In contrast to Safari, Hakoba is gunning for the top end of the market and plans to retail through exclusive outlets. “The aim is to dissociate ourselves from being a low- to mediumsegment brand and be known as a medium- to high-segment brand,” says Madhup Dokania, CEO, Hakoba Lifestyle. Accordingly, while its Clubwear collections— in tie-up with leading couturiers— are priced between Rs 600 and Rs 3,500, the menswear label, Born Rich, is to be retailed between Rs 600 and Rs 1,200. At the top end will be its occasional and bridal wear, starting from Rs 25,000 and going up to Rs 3 lakh. “In March, we will be launching a lingerie collection (branded About You), while another six months to one year down the road, we will be introducing home furnishings,” says Dokania. Surprisingly, the one brand that plans no change in its strategy is Garden, which built up its equity as a discounted brand for sarees. “We’ll sell directly to the customer, who remains the India woman,” says Shah.

Coming back after a hiatus is not without its challenges. “For one, the residual brand equity decays very fast,” says Halve of Chlorophyll. For another, taking on well-entrenched competition will not just take time, but money.

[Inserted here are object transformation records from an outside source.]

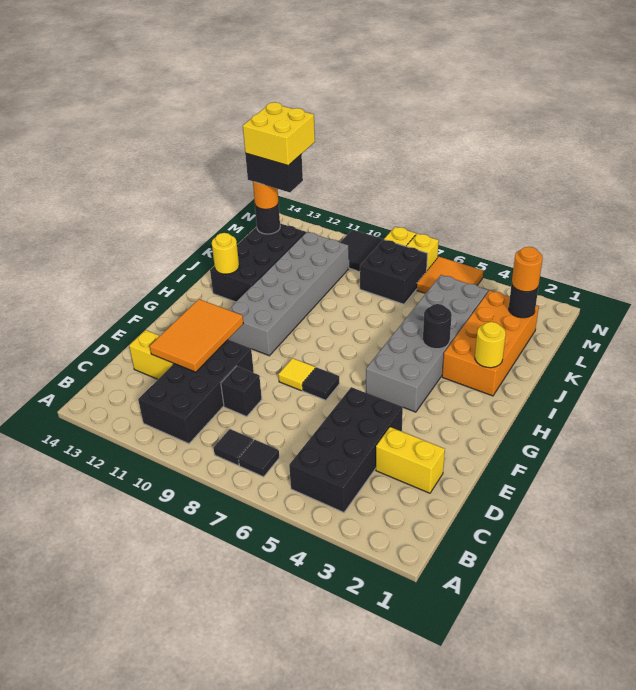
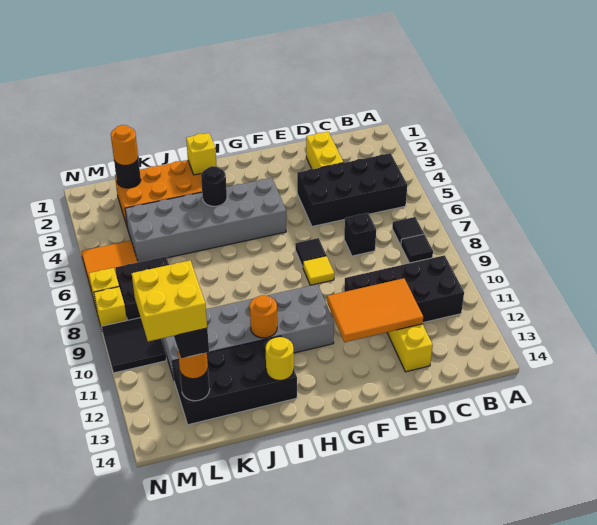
black 1x1 brick [221,366,262,416] -> black 1x1 brick moved to [344,213,376,256]
yellow 1x1 round brick [475,322,506,368] -> yellow 1x1 brick [186,133,217,175]
none -> orange 1x1 round brick [250,295,277,338]

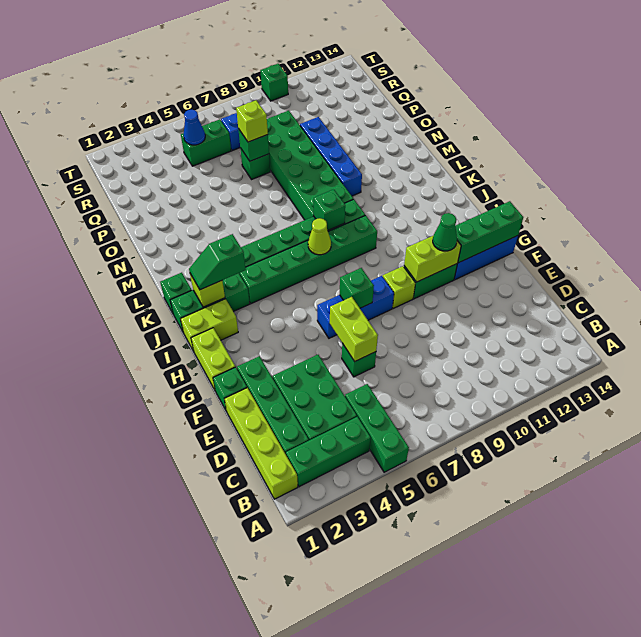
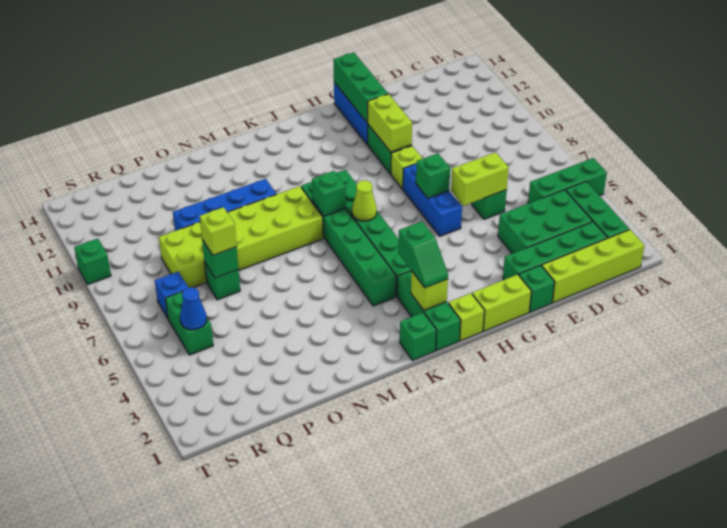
green 1x1 cone [433,213,457,251] -> none
lime 1x2 brick [181,299,238,351] -> lime 1x1 brick [448,293,484,341]
green 2x6 brick [267,111,353,220] -> lime 2x6 brick [159,186,323,288]

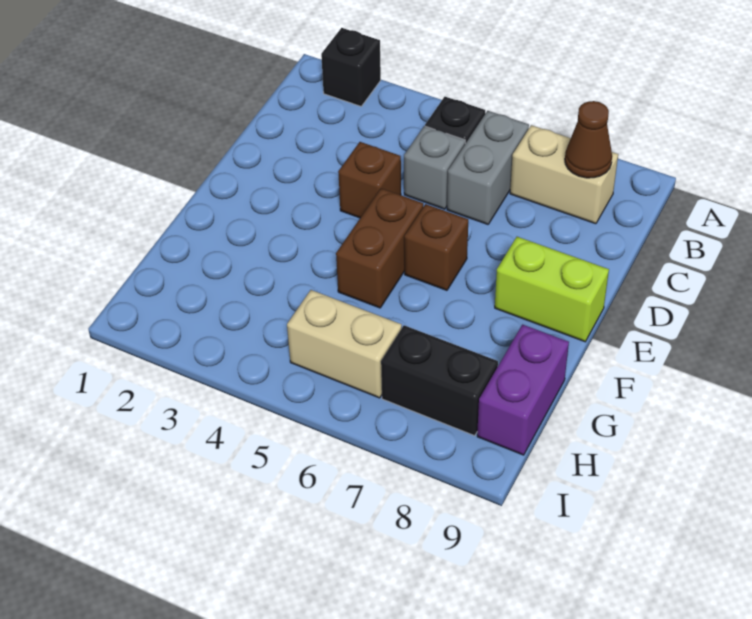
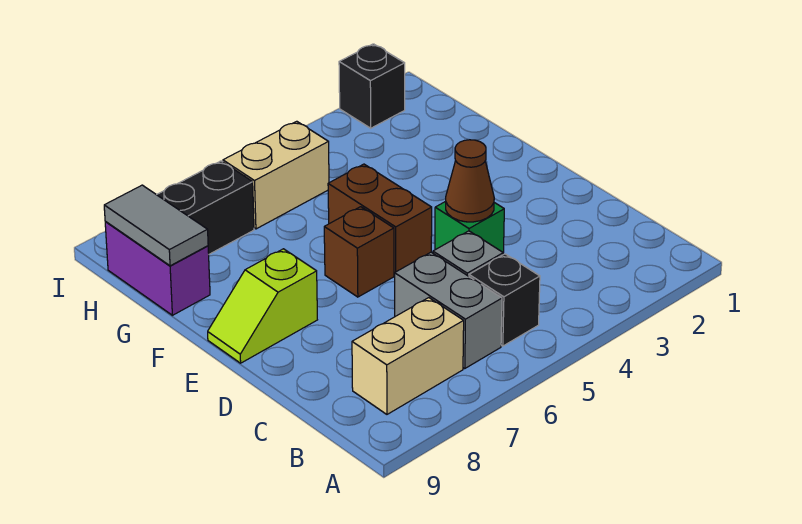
black 1x1 brick [321,28,381,106] -> black 1x1 brick moved to [339,44,405,128]
brown 1x1 cone [565,101,612,178] -> brown 1x1 cone moved to [446,140,494,222]
brown 1x1 brick [338,142,401,218] -> green 1x1 brick [435,201,504,253]
lime 1x2 brick [495,237,609,342] -> lime 1x2 slope [208,249,317,363]
none -> grey 1x2 tile [104,185,208,266]

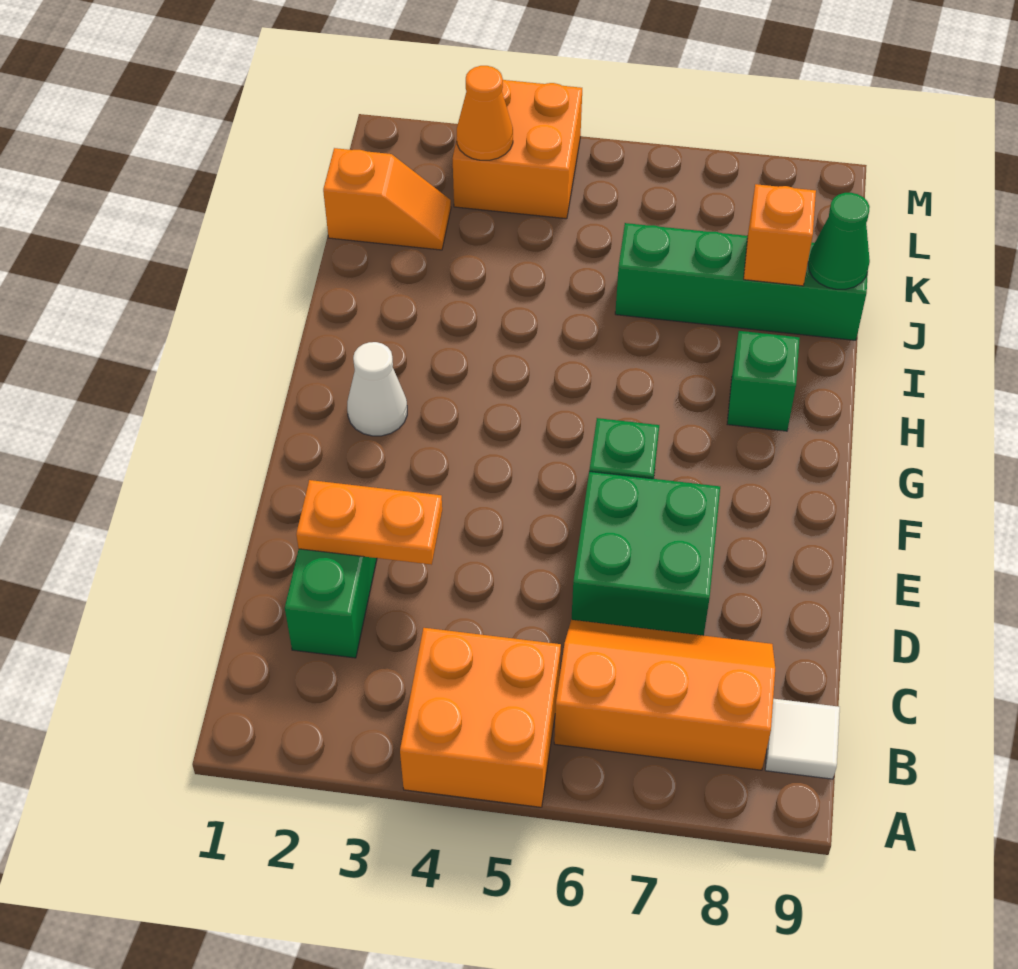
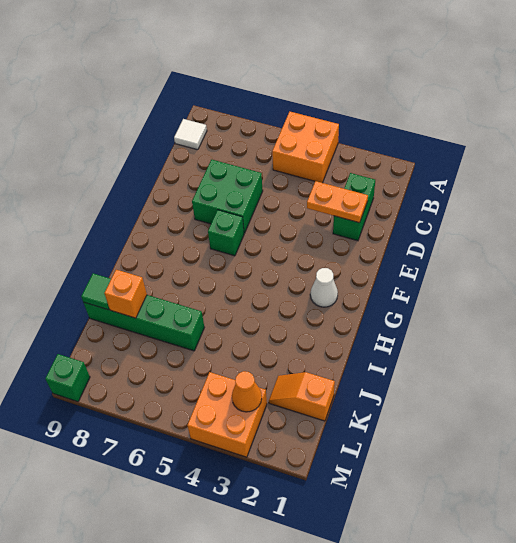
orange 2x3 slope [554,620,775,770] -> none
green 1x1 brick [727,331,800,431] -> green 1x1 brick moved to [45,354,90,402]
green 1x1 cone [808,193,870,289] -> green 1x1 tile [81,273,111,310]

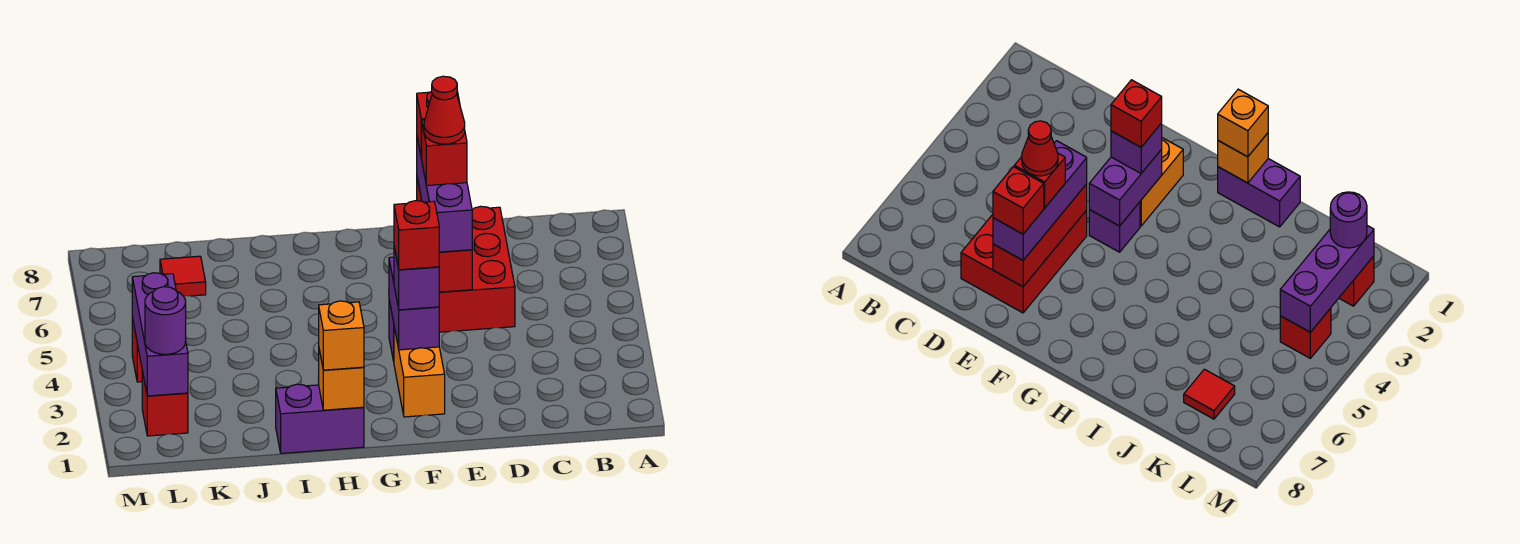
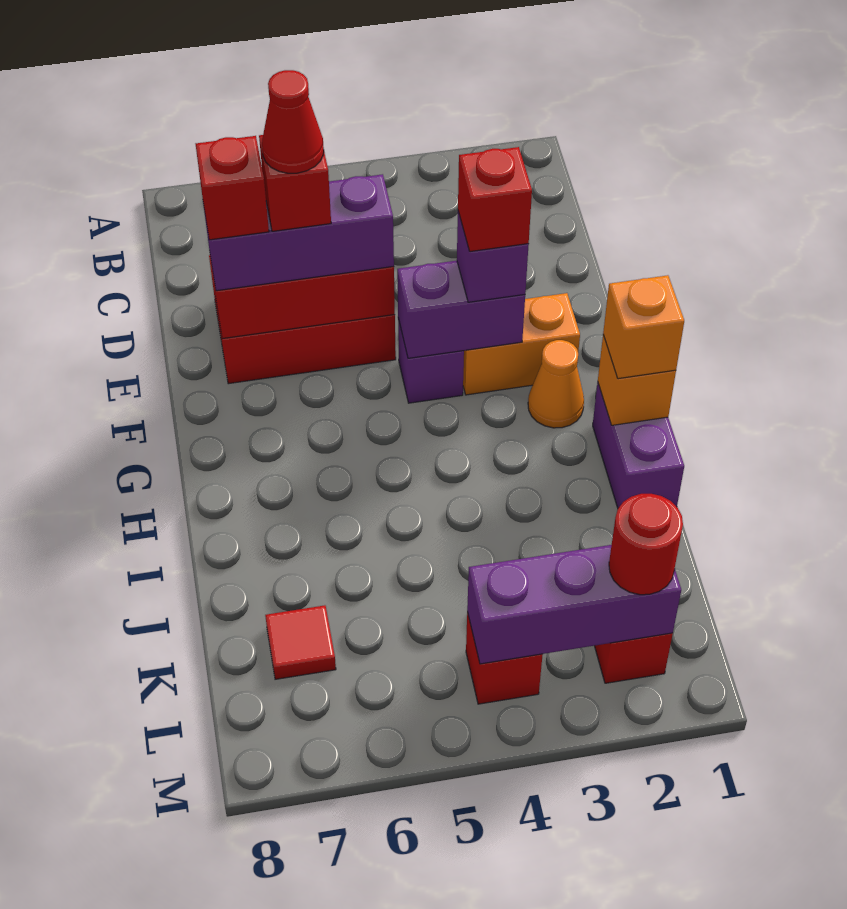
none -> orange 1x1 cone [528,340,584,428]
purple 1x1 round brick [145,287,186,354] -> red 1x1 round brick [609,494,683,595]

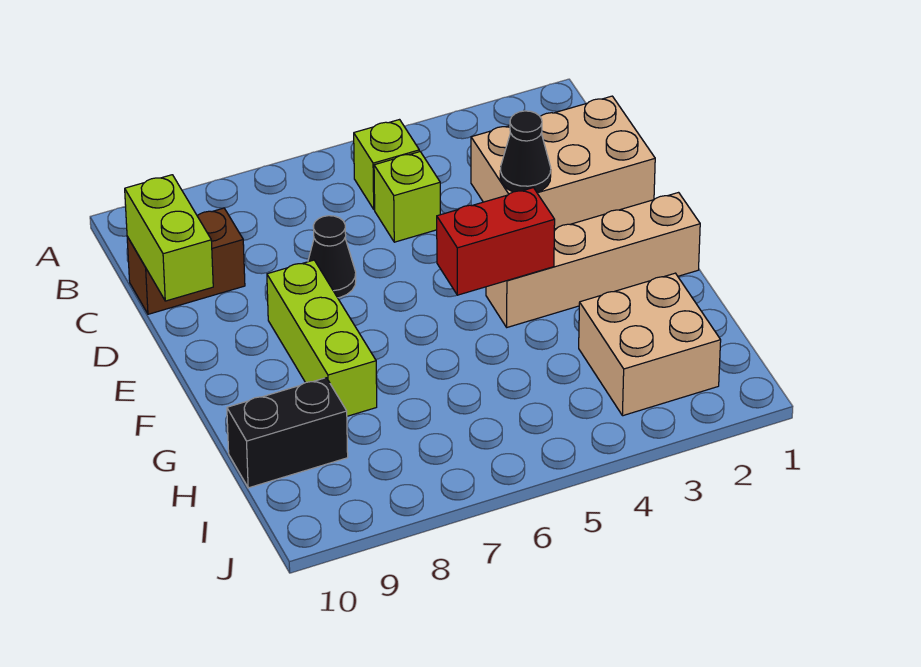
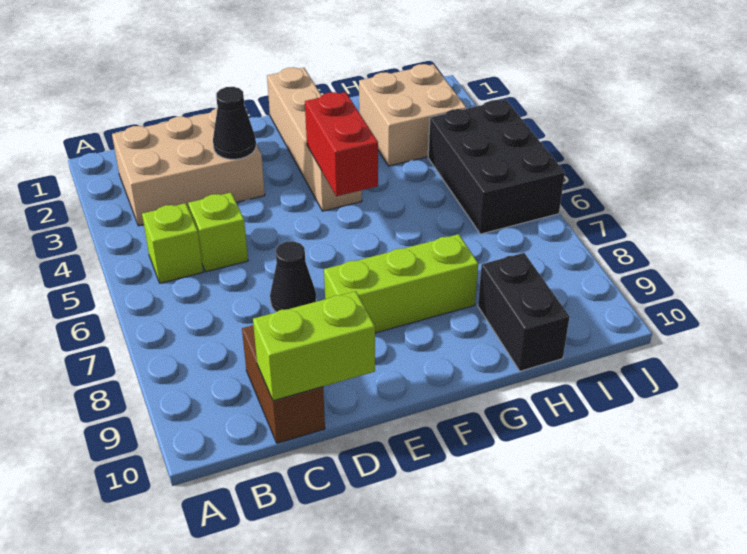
tan 2x3 brick [471,96,655,229] -> tan 2x3 brick turned to [112,108,265,226]
none -> black 2x3 brick [428,100,565,234]

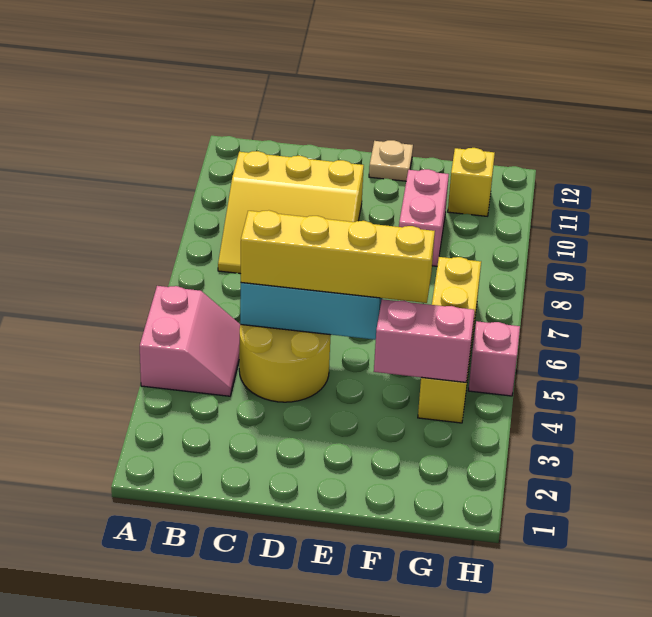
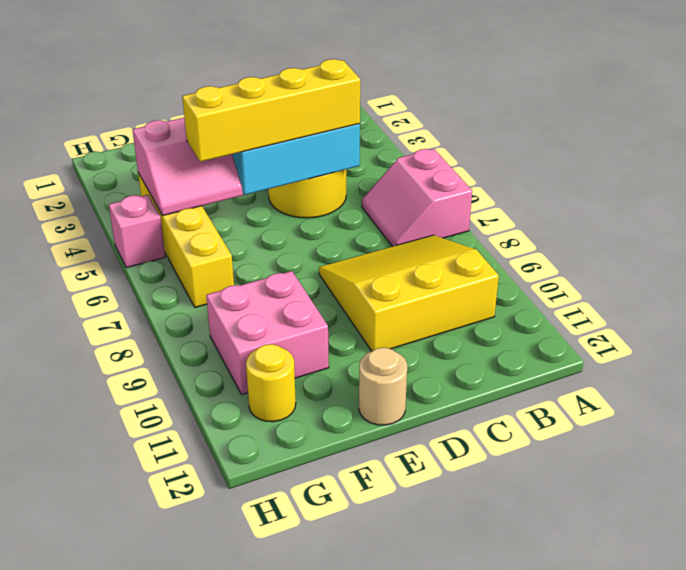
pink 2x2 slope [140,286,241,396] -> pink 2x2 slope moved to [362,149,472,246]
tan 1x1 plate [369,140,413,181] -> tan 1x1 round brick [359,347,407,425]
pink 1x2 brick [399,169,449,266] -> pink 2x2 brick [206,271,329,395]
yellow 1x1 brick [448,148,495,216] -> yellow 1x1 round brick [246,344,296,422]

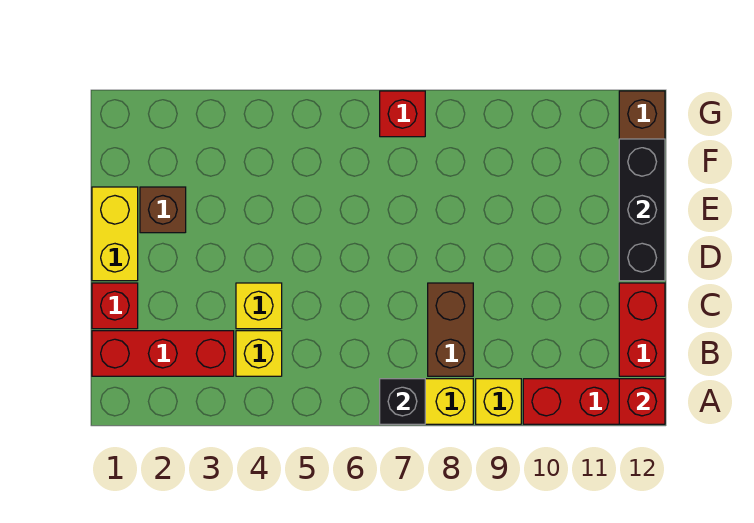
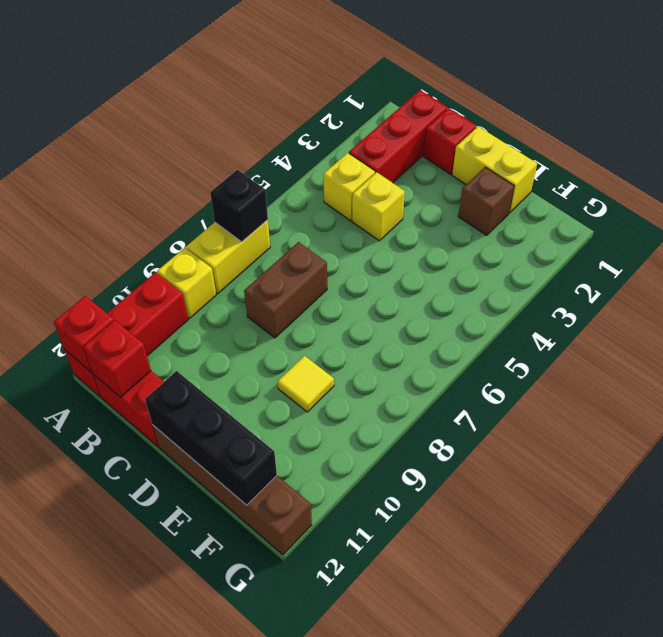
brown 1x2 brick [428,283,473,376] -> brown 1x2 brick turned to [244,242,327,338]
none -> yellow 1x1 tile [278,356,334,412]
red 1x1 brick [380,91,425,137] -> red 1x1 brick moved to [83,320,151,397]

Ergo, Flying Machine is talking of spending Rs 10 crore on advertising and endorsements (Abhishek Bachchan is the brand ambassador), Hakoba has set aside 10 per cent of its revenues this year for advertising, Dixon will invest Rs 5 crore in promoting the Weston brand, and even Safari plans to plough in Rs 4 crore on advertising in 2008-09.

Clawing back into the popular market won’t be easy, but these brands have one thing going for them: They’ve made their fair share of mistakes in the past and possibly are wiser for it.